* TASK *
Format the portion of the records below that begins with the line containing "## Step 1, Install Java JDK!" and ends with the line containing "- No key transmission over the network", both included, as a numbered list with blank lines omitted.

* DATASET *
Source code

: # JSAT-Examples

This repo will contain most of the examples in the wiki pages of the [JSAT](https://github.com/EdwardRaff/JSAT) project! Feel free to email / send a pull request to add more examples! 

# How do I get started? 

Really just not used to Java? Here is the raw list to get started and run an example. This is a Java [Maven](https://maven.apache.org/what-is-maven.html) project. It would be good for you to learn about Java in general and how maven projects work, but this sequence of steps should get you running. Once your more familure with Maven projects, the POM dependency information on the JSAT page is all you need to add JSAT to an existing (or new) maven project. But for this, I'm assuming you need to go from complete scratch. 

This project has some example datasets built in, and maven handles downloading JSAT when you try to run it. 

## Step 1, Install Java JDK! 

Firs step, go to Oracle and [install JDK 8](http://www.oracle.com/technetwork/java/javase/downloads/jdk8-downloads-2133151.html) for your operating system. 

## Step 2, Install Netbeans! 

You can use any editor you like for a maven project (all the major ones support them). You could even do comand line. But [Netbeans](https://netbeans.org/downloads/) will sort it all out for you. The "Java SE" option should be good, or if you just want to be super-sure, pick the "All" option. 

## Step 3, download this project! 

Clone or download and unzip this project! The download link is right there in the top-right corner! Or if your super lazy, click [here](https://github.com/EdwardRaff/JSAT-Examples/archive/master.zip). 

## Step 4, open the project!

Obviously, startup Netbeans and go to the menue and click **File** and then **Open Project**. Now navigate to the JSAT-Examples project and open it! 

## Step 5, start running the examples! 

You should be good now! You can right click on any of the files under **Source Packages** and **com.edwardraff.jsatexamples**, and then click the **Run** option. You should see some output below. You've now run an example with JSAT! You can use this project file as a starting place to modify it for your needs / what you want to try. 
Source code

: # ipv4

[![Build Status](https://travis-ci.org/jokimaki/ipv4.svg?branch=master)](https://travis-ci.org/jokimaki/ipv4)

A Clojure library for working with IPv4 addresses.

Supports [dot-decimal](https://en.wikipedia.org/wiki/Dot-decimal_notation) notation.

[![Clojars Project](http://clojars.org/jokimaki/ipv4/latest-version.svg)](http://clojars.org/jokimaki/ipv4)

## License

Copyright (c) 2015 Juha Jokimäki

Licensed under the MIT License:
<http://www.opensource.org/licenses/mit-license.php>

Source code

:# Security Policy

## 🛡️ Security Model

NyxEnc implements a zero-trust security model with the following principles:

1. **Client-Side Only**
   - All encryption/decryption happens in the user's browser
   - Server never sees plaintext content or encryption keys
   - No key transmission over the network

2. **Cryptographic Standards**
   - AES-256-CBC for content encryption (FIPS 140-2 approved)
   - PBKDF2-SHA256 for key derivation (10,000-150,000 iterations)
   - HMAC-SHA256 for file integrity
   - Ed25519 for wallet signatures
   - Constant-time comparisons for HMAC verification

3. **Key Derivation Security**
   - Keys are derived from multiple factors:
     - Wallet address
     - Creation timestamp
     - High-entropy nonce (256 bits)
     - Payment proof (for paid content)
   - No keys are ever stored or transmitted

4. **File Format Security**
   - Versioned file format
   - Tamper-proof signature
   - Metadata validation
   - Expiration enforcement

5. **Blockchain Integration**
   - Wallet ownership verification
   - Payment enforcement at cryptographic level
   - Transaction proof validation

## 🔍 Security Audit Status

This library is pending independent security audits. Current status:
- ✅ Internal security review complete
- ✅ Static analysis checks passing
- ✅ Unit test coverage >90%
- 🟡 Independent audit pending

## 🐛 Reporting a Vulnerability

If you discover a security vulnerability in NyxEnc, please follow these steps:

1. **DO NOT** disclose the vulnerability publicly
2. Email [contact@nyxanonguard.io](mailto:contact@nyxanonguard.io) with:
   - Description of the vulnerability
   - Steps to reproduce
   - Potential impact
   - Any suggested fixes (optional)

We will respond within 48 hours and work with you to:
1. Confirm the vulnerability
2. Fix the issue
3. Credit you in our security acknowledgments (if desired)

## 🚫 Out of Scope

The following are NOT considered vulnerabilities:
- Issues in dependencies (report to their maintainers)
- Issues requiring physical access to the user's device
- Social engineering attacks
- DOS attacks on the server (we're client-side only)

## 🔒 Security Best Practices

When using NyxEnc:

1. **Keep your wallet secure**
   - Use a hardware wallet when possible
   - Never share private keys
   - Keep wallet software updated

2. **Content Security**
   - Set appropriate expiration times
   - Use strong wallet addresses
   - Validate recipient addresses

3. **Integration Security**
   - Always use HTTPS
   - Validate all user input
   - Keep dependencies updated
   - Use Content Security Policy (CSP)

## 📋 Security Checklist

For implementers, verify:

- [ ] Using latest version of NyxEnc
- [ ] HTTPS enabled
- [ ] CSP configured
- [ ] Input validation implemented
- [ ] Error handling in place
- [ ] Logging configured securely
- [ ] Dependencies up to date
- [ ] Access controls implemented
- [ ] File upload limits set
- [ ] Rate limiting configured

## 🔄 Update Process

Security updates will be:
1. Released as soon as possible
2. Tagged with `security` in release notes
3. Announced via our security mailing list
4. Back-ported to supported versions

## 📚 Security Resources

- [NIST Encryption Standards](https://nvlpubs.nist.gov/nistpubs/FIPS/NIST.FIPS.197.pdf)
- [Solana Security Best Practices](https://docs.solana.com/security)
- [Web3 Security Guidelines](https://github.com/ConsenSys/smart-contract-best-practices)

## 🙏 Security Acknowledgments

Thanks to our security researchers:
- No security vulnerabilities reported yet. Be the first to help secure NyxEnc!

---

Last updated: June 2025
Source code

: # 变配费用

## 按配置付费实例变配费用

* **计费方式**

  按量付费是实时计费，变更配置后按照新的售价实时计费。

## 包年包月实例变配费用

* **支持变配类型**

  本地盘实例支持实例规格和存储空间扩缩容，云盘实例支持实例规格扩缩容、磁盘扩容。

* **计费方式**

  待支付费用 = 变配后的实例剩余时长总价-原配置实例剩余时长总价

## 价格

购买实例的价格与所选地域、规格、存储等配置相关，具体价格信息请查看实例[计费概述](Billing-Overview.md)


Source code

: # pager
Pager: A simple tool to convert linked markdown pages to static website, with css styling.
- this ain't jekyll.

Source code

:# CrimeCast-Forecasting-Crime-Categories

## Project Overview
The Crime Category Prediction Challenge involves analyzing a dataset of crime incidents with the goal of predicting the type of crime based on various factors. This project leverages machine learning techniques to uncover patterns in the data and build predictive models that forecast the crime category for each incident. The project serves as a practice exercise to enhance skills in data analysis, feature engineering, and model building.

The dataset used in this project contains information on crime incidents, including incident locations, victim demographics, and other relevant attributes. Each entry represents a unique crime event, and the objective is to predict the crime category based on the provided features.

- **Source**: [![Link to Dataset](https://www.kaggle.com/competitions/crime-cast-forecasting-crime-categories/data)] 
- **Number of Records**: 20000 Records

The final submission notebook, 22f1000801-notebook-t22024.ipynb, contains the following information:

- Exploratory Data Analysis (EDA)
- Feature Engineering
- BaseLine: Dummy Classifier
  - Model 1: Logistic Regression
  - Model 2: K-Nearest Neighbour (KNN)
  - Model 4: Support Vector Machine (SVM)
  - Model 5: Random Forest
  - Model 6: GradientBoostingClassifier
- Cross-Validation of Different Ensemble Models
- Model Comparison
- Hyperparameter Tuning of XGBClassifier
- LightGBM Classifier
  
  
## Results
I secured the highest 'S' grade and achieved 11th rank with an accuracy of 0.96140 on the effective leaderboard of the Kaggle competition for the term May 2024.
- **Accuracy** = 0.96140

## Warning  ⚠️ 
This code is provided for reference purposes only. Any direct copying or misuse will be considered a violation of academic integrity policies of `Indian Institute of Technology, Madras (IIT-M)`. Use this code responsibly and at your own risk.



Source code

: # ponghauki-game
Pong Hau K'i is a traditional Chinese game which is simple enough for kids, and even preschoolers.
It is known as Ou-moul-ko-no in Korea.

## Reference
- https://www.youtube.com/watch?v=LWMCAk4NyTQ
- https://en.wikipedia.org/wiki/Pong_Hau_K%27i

* OUTPUT BELOW *
1. ## Step 1, Install Java JDK! 
2. Firs step, go to Oracle and [install JDK 8](http://www.oracle.com/technetwork/java/javase/downloads/jdk8-downloads-2133151.html) for your operating system. 
3. ## Step 2, Install Netbeans! 
4. You can use any editor you like for a maven project (all the major ones support them). You could even do comand line. But [Netbeans](https://netbeans.org/downloads/) will sort it all out for you. The "Java SE" option should be good, or if you just want to be super-sure, pick the "All" option. 
5. ## Step 3, download this project! 
6. Clone or download and unzip this project! The download link is right there in the top-right corner! Or if your super lazy, click [here](https://github.com/EdwardRaff/JSAT-Examples/archive/master.zip). 
7. ## Step 4, open the project!
8. Obviously, startup Netbeans and go to the menue and click **File** and then **Open Project**. Now navigate to the JSAT-Examples project and open it! 
9. ## Step 5, start running the examples! 
10. You should be good now! You can right click on any of the files under **Source Packages** and **com.edwardraff.jsatexamples**, and then click the **Run** option. You should see some output below. You've now run an example with JSAT! You can use this project file as a starting place to modify it for your needs / what you want to try. 
11. Source code
12. : # ipv4
13. [![Build Status](https://travis-ci.org/jokimaki/ipv4.svg?branch=master)](https://travis-ci.org/jokimaki/ipv4)
14. A Clojure library for working with IPv4 addresses.
15. Supports [dot-decimal](https://en.wikipedia.org/wiki/Dot-decimal_notation) notation.
16. [![Clojars Project](http://clojars.org/jokimaki/ipv4/latest-version.svg)](http://clojars.org/jokimaki/ipv4)
17. ## License
18. Copyright (c) 2015 Juha Jokimäki
19. Licensed under the MIT License:
20. <http://www.opensource.org/licenses/mit-license.php>
21. Source code
22. :# Security Policy
23. ## 🛡️ Security Model
24. NyxEnc implements a zero-trust security model with the following principles:
25. 1. **Client-Side Only**
26.    - All encryption/decryption happens in the user's browser
27.    - Server never sees plaintext content or encryption keys
28.    - No key transmission over the network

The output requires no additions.